_RECORDS SHOWN_
-----

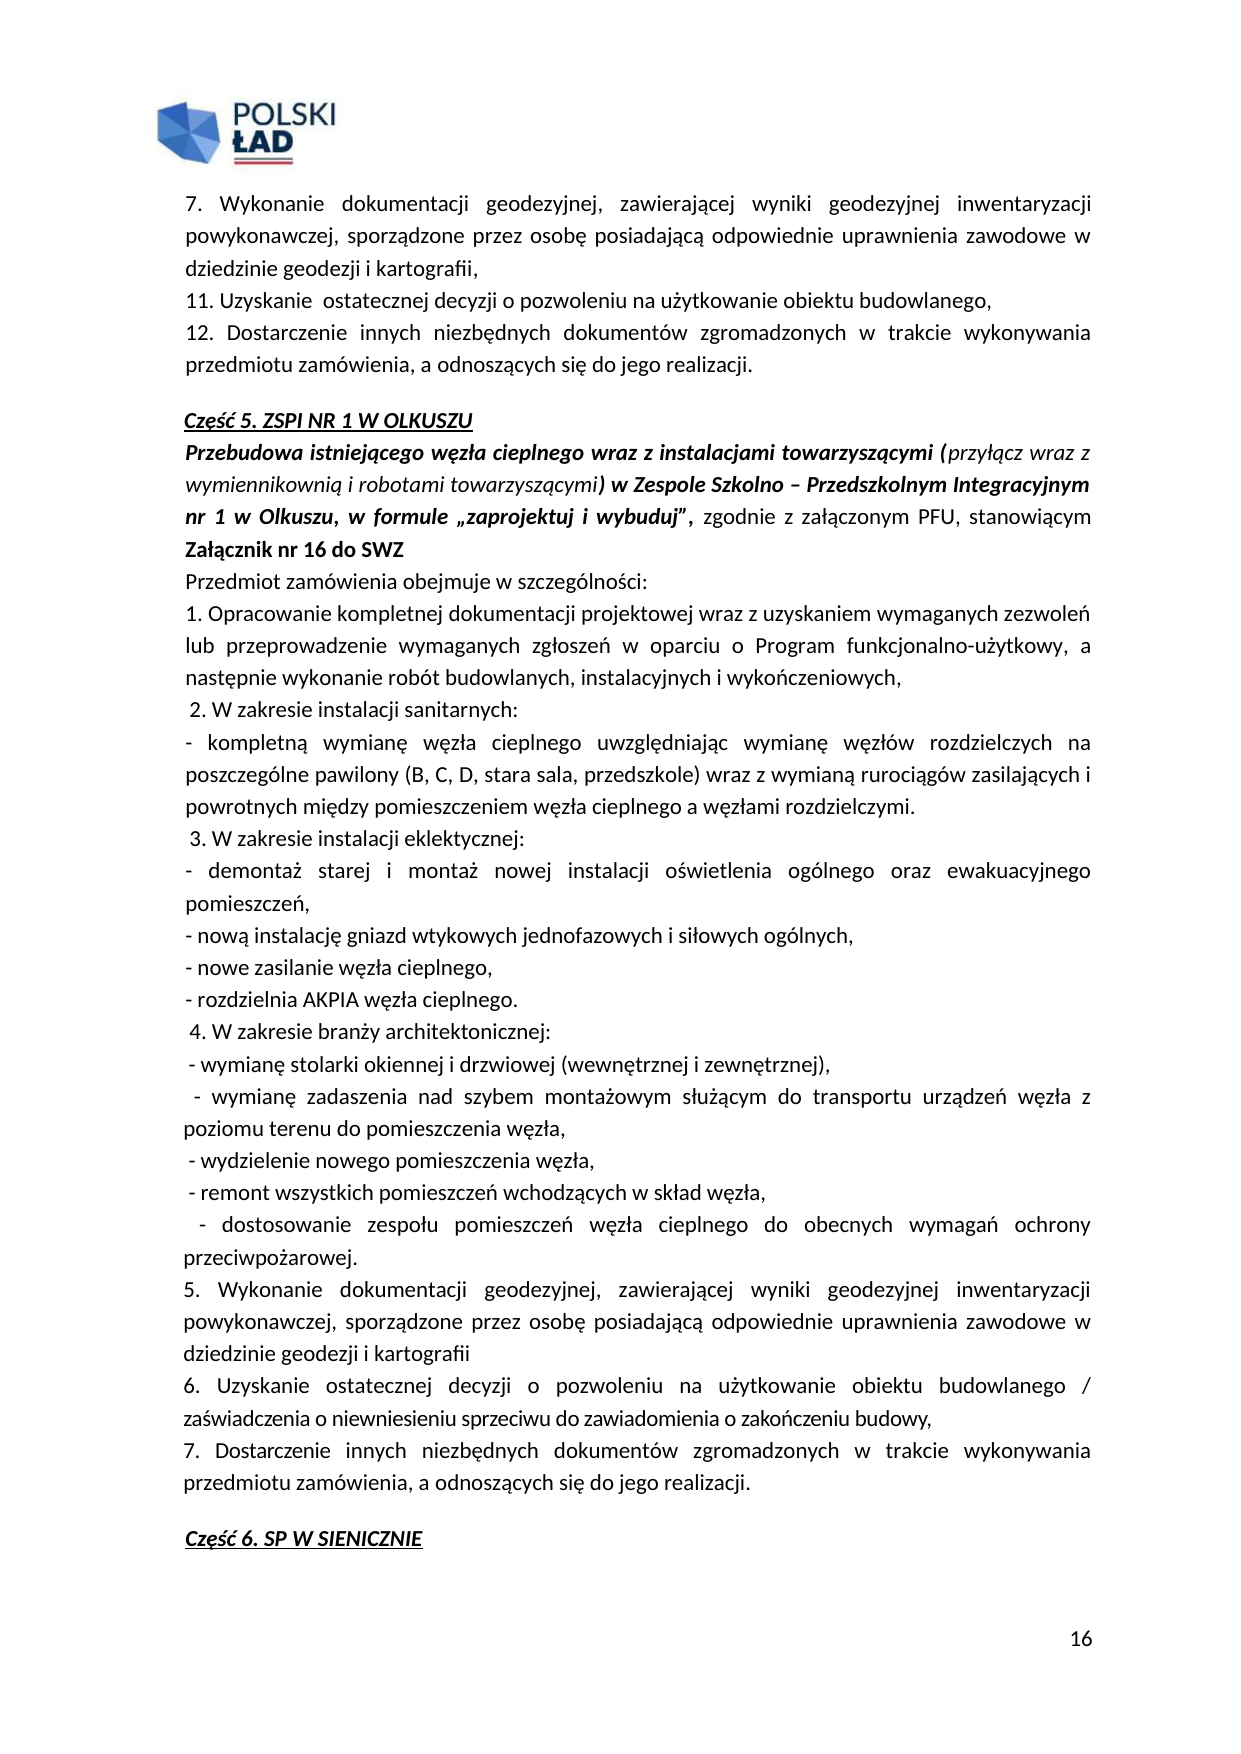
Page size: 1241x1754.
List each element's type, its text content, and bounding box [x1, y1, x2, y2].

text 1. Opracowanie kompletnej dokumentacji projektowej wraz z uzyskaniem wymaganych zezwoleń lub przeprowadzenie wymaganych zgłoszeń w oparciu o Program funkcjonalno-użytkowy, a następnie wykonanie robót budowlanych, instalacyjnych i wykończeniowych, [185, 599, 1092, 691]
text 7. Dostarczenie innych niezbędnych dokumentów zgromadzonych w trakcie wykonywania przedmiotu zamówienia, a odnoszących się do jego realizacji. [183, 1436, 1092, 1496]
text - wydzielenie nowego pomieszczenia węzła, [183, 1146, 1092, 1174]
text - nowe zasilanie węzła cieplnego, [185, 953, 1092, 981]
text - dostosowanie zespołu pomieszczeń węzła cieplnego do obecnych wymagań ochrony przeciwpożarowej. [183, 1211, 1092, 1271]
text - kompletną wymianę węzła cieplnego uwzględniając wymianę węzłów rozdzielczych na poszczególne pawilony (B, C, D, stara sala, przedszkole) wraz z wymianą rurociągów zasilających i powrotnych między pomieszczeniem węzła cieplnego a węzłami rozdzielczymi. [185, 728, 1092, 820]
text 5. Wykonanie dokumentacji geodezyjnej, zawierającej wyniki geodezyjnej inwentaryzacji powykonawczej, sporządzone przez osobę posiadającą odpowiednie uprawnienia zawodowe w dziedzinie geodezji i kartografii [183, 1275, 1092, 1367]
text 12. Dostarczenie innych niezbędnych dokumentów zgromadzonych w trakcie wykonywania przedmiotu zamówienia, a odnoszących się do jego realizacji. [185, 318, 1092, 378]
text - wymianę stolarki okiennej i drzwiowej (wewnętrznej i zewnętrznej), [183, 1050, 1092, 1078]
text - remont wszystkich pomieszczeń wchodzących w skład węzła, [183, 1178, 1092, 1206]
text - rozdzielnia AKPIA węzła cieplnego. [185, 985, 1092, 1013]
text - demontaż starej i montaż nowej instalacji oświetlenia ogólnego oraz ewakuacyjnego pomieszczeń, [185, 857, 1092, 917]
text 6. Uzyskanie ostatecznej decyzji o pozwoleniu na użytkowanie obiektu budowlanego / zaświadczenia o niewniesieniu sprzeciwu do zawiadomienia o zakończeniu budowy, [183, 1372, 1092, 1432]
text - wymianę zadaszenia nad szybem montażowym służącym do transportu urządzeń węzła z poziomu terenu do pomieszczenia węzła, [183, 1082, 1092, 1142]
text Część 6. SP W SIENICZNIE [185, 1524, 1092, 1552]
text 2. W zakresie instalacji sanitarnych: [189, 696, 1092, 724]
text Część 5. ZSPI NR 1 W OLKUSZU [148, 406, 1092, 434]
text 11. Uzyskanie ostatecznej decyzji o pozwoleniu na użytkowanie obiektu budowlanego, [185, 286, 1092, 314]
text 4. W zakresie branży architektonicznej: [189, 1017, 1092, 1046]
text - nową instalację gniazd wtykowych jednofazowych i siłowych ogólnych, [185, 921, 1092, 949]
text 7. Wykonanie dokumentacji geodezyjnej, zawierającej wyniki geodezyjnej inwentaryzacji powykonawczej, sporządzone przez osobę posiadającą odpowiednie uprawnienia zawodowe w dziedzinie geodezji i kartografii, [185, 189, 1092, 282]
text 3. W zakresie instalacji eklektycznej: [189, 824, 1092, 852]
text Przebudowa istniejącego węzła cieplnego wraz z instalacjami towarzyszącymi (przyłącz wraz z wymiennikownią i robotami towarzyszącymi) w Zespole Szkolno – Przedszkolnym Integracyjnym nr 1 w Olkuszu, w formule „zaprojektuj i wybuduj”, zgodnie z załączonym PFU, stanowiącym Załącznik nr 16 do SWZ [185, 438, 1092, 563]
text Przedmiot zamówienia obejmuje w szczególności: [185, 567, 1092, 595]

-----

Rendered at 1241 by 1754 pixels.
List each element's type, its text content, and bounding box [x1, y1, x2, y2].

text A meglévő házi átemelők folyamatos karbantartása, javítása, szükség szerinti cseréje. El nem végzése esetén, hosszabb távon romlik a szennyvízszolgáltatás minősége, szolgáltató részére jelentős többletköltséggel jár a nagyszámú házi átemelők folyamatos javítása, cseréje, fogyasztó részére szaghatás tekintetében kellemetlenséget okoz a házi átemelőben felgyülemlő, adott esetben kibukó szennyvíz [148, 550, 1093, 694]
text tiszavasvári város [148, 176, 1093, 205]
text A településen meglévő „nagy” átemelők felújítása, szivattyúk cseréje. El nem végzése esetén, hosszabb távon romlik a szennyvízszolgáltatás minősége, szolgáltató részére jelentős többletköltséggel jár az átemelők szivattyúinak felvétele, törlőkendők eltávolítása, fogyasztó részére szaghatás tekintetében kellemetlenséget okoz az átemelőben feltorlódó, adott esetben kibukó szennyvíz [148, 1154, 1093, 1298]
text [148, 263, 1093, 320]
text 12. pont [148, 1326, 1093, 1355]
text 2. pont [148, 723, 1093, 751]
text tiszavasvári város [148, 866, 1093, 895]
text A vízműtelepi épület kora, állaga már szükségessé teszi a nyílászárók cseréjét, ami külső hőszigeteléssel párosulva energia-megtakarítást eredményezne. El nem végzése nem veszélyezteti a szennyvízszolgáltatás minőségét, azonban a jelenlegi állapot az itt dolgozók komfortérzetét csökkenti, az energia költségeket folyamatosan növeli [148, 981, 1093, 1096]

-----

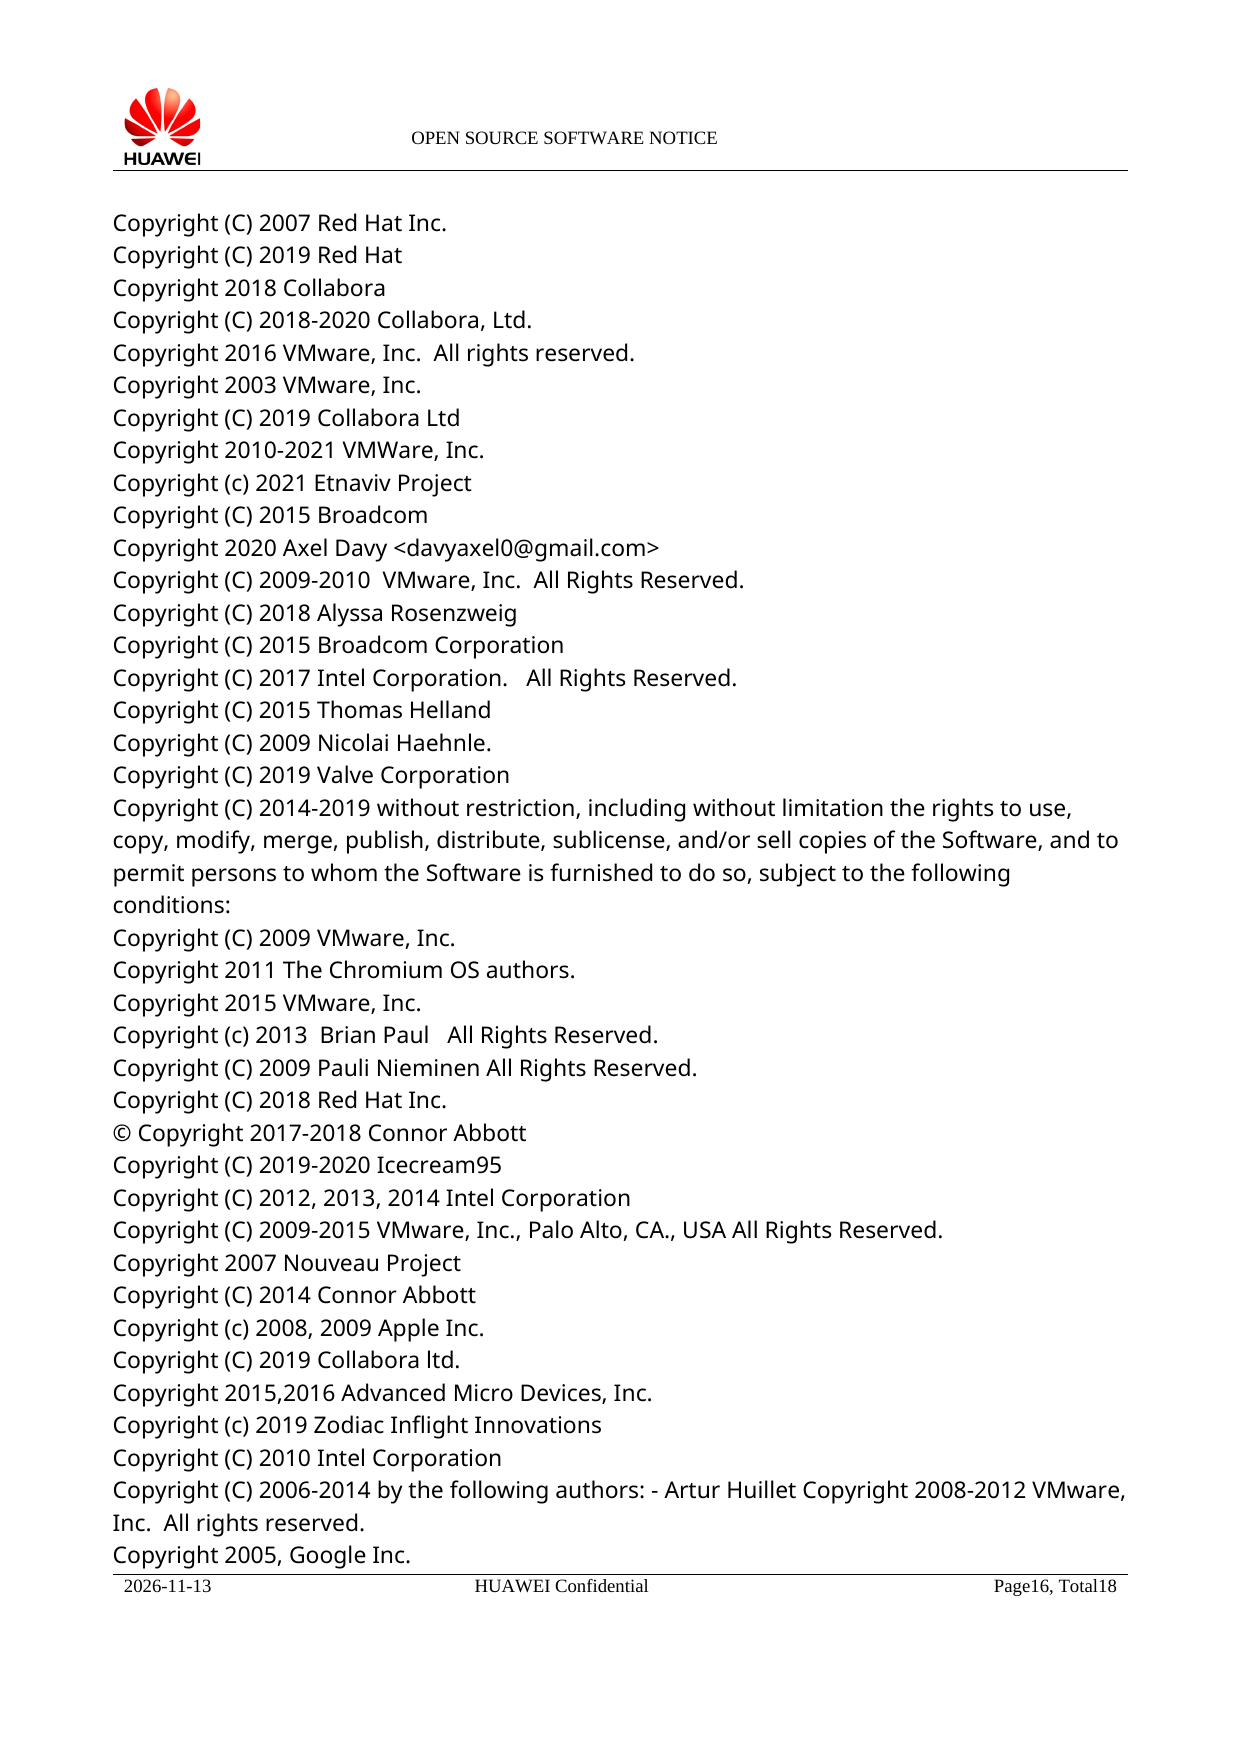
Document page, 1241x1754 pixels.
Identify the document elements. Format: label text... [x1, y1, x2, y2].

-----

_PROBLEM STATEMENT_
What lines above contain the string "pixels"? Copy all of them.

_RESULT OF THE TASK_
Rendered at 1241 by 1754 pixels.
Document page, 1241x1754 pixels.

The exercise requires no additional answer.